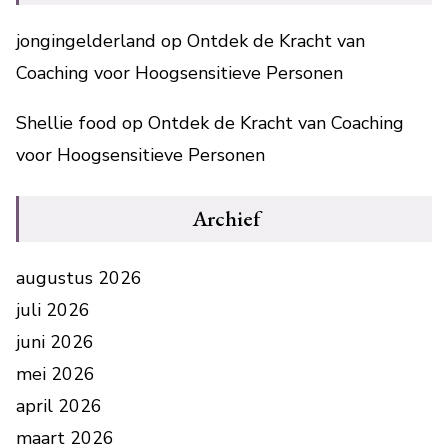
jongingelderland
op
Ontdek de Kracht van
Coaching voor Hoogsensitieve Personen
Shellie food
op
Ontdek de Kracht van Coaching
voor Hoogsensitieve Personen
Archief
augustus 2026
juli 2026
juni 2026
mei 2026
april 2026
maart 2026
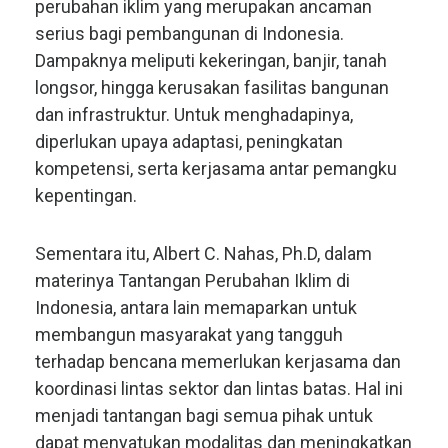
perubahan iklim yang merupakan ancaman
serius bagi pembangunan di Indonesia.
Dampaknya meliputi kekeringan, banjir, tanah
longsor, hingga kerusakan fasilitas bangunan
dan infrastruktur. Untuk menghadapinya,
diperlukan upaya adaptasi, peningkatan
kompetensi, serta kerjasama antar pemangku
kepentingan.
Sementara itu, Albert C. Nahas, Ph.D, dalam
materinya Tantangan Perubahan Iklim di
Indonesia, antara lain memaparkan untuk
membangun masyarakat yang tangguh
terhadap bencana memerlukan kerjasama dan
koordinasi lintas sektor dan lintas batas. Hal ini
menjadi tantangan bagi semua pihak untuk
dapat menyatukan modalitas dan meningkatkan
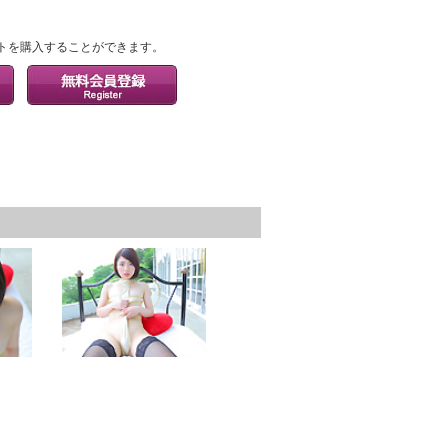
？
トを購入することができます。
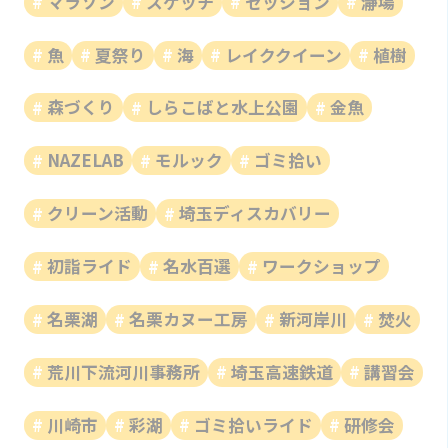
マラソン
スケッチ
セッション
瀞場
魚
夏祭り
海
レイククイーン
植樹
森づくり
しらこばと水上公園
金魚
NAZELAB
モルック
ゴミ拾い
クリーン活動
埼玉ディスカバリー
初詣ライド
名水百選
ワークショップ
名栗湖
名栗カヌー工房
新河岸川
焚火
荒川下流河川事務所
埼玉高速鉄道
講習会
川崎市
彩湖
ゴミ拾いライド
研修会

|---|

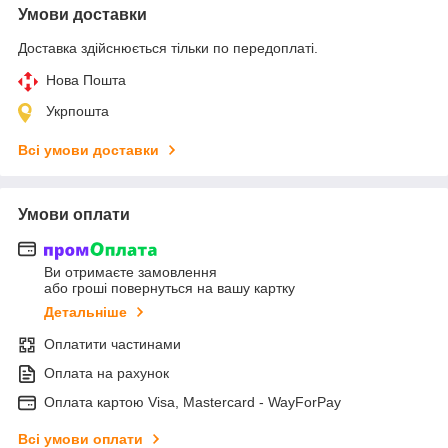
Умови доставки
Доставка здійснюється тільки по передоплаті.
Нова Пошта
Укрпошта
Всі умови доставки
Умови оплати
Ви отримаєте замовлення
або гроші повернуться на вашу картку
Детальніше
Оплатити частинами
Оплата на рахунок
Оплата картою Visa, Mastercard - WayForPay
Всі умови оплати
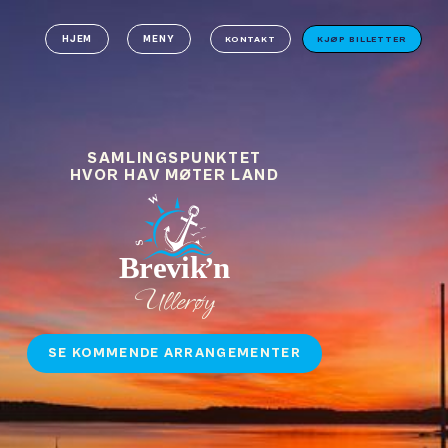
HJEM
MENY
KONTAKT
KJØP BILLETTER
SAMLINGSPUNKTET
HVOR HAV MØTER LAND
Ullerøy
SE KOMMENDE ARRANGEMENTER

|---|

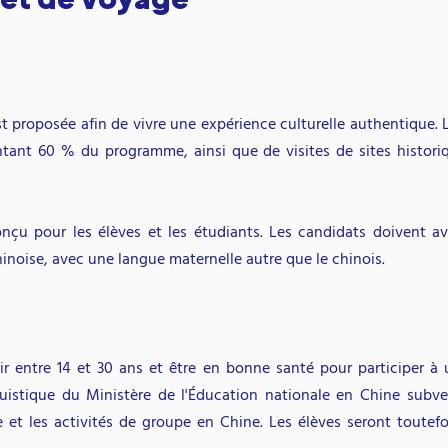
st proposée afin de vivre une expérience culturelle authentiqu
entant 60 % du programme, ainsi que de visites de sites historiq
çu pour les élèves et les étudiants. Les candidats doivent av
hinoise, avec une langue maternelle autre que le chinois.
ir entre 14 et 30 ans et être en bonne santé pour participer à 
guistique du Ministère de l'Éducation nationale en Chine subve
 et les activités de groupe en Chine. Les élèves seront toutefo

|---|

Return the lines above that include the string "Kracht".

Ontdek de Kracht van
Ontdek de Kracht van Coaching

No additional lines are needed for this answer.